Entre esos recuerdos, emerge con fuerza, y sus motivos pasados y presentes tiene, la figura de los hermanos Suárez Pardo: José, el mayor y Antonio el menor. Los dos fueron buenos amigos míos durante nuestra permanencia en el colegio, pero sobre todo Antonio que era de mi misma edad, José era un poco mayor, probablemente dos años.
Antonio y yo empezamos en el instituto juntos, y aunque era costumbre que una vez empezaras a estudiar en el instituto, pasabas al pabellón de los mayores, parece ser que tanto Antonio, como Dominguito, Millán y yo, no dábamos la pinta de mayores y permanecimos los cuatro en el pabellón de párvulos, con sus ventajas y sus inconvenientes. Esta experiencia compartida, que duró todo el curso, probablemente nos unió un poco más. A este grupo se unía, con vocación de liderazgo, el amigo Juan José Gil, capítulo aparte en cualquier rememoración que pueda hacer de aquella época. La relación con cada uno de ellos era fraternal, pero diferente, como supongo pasará en cualquier familia con varios hermanos.

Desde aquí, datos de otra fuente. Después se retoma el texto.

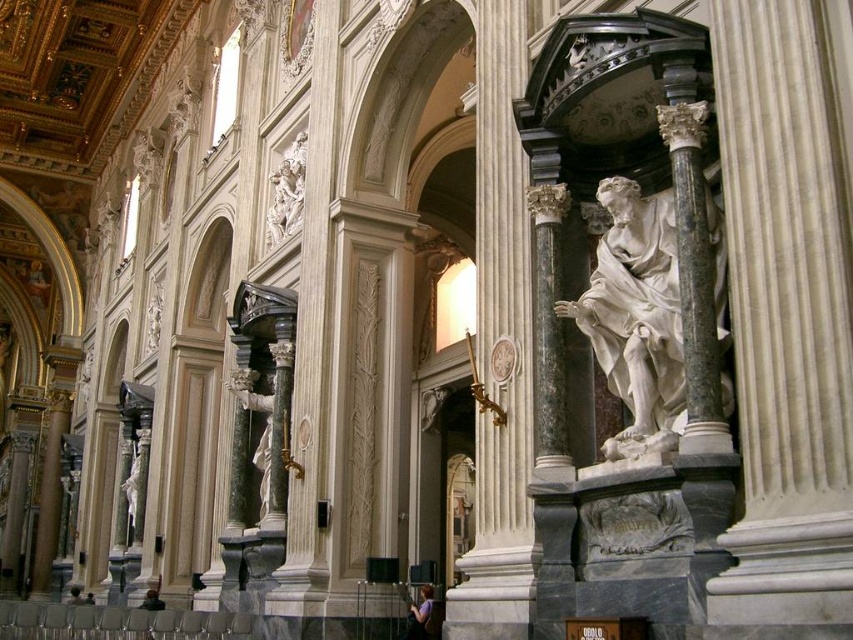
Question: Can you confirm if white marble statue at center is positioned below white marble statue at upper left?

Choices:
 (A) yes
 (B) no

Answer: (A)

Question: Which of the following is the closest to the observer?

Choices:
 (A) (270, 228)
 (B) (712, 237)

Answer: (B)

Question: Does white marble statue at center appear on the left side of white marble statue at upper left?

Choices:
 (A) no
 (B) yes

Answer: (A)

Question: Can you confirm if white marble statue at center is smaller than white marble statue at upper left?

Choices:
 (A) yes
 (B) no

Answer: (B)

Y hablando de hermanos. Recuerdo que los dos hermanos Suárez Pardo tendían a pelearse por cualquier nimiedad. Cuando hablo de peleas no me refiero a discusiones verbales, sino a auténtico intercambio de puñetazos, patadas, cabezazos e insultos. Me llamaba la atención que José, el mayor, que casi siempre salía perdiendo en el intercambio de golpes, a la hora de insultar a su hermano, aparte del mote, que no voy a reproducir, solía soltar con voz de trueno y mucha mala leche: ¡Hijo de puta! A lo que Antonio, partiéndose de risa, solía replicar ¡Gilipollas, que somos hermanos! Y José contestaba con cara de extrañeza: ¿Qué tendrá eso que ver? Con el tiempo, he descubierto que José tenía razón en desligar a las madres de ese insulto.

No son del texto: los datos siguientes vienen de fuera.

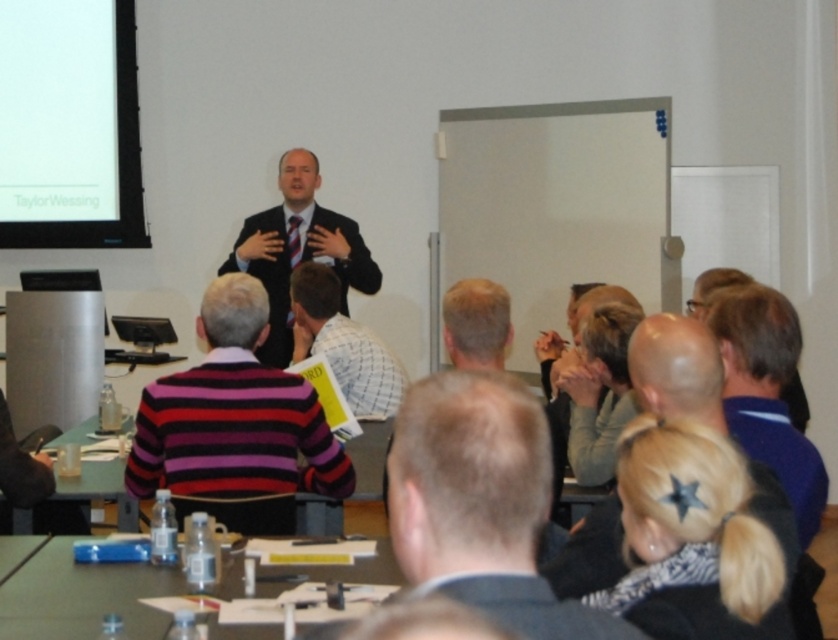
Is dark blue shirt at right taller than clear plastic table at lower left?

Correct, dark blue shirt at right is much taller as clear plastic table at lower left.

How much distance is there between dark blue shirt at right and clear plastic table at lower left?

dark blue shirt at right and clear plastic table at lower left are 2.36 meters apart.

Between point (742, 276) and point (30, 550), which one is positioned in front?

Point (30, 550) is more forward.

Where is `dark blue shirt at right`? The width and height of the screenshot is (838, 640). dark blue shirt at right is located at coordinates coord(712,285).

In the scene shown: Which of these two, blonde hair at lower right or blue shirt at lower right, stands taller?

Standing taller between the two is blue shirt at lower right.

Does blonde hair at lower right have a larger size compared to blue shirt at lower right?

Actually, blonde hair at lower right might be smaller than blue shirt at lower right.

Where is `blonde hair at lower right`? blonde hair at lower right is located at coordinates (697, 538).

Image resolution: width=838 pixels, height=640 pixels. Find the location of `blonde hair at lower right`. blonde hair at lower right is located at coordinates pyautogui.click(x=697, y=538).

Is point (542, 604) closer to viewer compared to point (8, 564)?

Yes, point (542, 604) is closer to viewer.

Which is more to the right, light brown hair at center or clear plastic table at lower left?

light brown hair at center is more to the right.

I want to click on light brown hair at center, so click(480, 502).

Where is `light brown hair at center`? The image size is (838, 640). light brown hair at center is located at coordinates 480,502.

En 1991 recibí en mi casa una llamada de teléfono, se trataba de Antonio que estaba en Las Palmas por motivos profesionales y había recordado que su amigo Miguel Angel se había venido a vivir a Canarias. Consultó la Guía de Telefónica y allí encontró mi número, probó a llamar y así me localizó. Estuvo varios días aquí y pudimos compartir muchos momentos, recordar amigos, anécdotas, pero desgraciadamente no se pudo recuperar aquella complicidad que teníamos de chavales. El tiempo, mis circunstancias personales del momento y el hecho de que habíamos recorrido un trecho de nuestra vida cada uno por su lado, probablemente fueron barreras infranqueables. Tan es así, que cuando le recuerdo, siempre me viene a la mente el Antonio preadolescente y no el brigada de aviación que me visitó en Las Palmas.
Y junto con esa imagen de mi amigo Antonio, como a Jorge Manrique, me suben del corazón lágrimas de nostalgia hasta los ojos.